So far Gordon Brown and his Government do not appear to be grasping the serious implications that the increasing cost of fuel is having on people all over the country, especially in rural areas where people are suffering a double whammy from petrol and heating oil inflation. And this failure to grasp the severity for us has its own serious implications for Gordon Brown.

So far the Government is not even prepared to scrap the proposal to increase fuel duty by 2p a litre later this year, despite the growing feeling that they will have no choice but to do so in the end. As George Osborne put it today, they are going to have to perform a u-turn in the end so why not get on with it?

Yesterday Gordon Brown went to Scotland to ask North Sea Oil producers what they could do to help and he was pleased to announce that a few thousand extra barrells of oil will be extracted from the North Sea Fields. But we are talking tens of thousands of additional barrells against a daily global oil consumption of more than 80 million barrels. The reality is that this move will make an inperceptable difference to the price we pay at petrol pumps. In any event, over 70% of the cost of petrol and diesel at the pump is tax so it is a little rich for Brown to be suggesting that the industry must bring the price down. The recent price rises have caused a windfall of tax revenues for the Government that they had not expected and Brown would do well to think about giving some of this back.
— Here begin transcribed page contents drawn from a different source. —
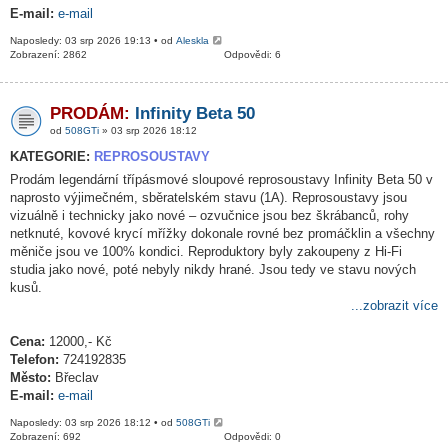
E-mail:
e-mail
Naposledy: 03 srp 2026 19:13 • od
Aleskla
Zobrazení: 2862
Odpovědi: 6
PRODÁM:
Infinity Beta 50
od
508GTi
» 03 srp 2026 18:12
KATEGORIE:
REPROSOUSTAVY
Prodám legendární třípásmové sloupové reprosoustavy Infinity Beta 50 v
naprosto výjimečném, sběratelském stavu (1A). Reprosoustavy jsou
vizuálně i technicky jako nové – ozvučnice jsou bez škrábanců, rohy
netknuté, kovové krycí mřížky dokonale rovné bez promáčklin a všechny
měniče jsou ve 100% kondici. Reproduktory byly zakoupeny z Hi-Fi
studia jako nové, poté nebyly nikdy hrané. Jsou tedy ve stavu nových
kusů.
...zobrazit více
Cena:
12000,- Kč
Telefon:
724192835
Město:
Břeclav
E-mail:
e-mail
Naposledy: 03 srp 2026 18:12 • od
508GTi
Zobrazení: 692
Odpovědi: 0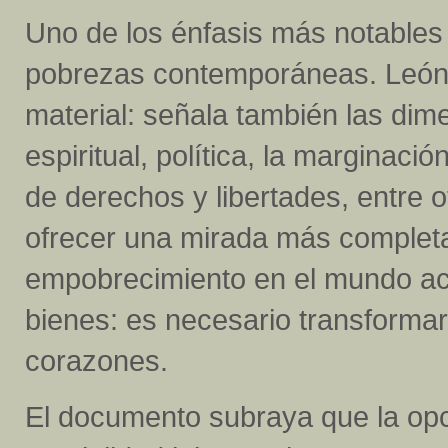
Uno de los énfasis más notables d
pobrezas contemporáneas. León 
material: señala también las dime
espiritual, política, la marginación
de derechos y libertades, entre o
ofrecer una mirada más completa 
empobrecimiento en el mundo actu
bienes: es necesario transformar
corazones.
El documento subraya que la opc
At the same time, Gordon Brown seemed to suggest that his other solution to the rise in gas and oil prices was to build even more nuclear power stations. Now I am not against the building of more nuclear power stations; whilst they are not a perfect answer to the global energy crisis, they are the only realistic option that we have at the moment to make a serious reduction in our carbon emissions from power generation. My point is simply that I am not sure how building nuclear plower stations, even if that would not take years if not decades, in any way reduces the price I am paying for diesel. Oil is globally traded and we have relatively few oil fired power stations so that a reduction in demand for oil from our power generators is unlilkely to have even as much of an effect on pump prices as producing a few thousand more barells of the stuff would.

If Gordon Brown really wants to help those who rely on their cars, those who have no choice but to heat their home by oil and those businesses whose distribution costs are spiralling out of control, he ought to stop tweaking the edges and tackle the one thing that would really make a difference, fuel duty.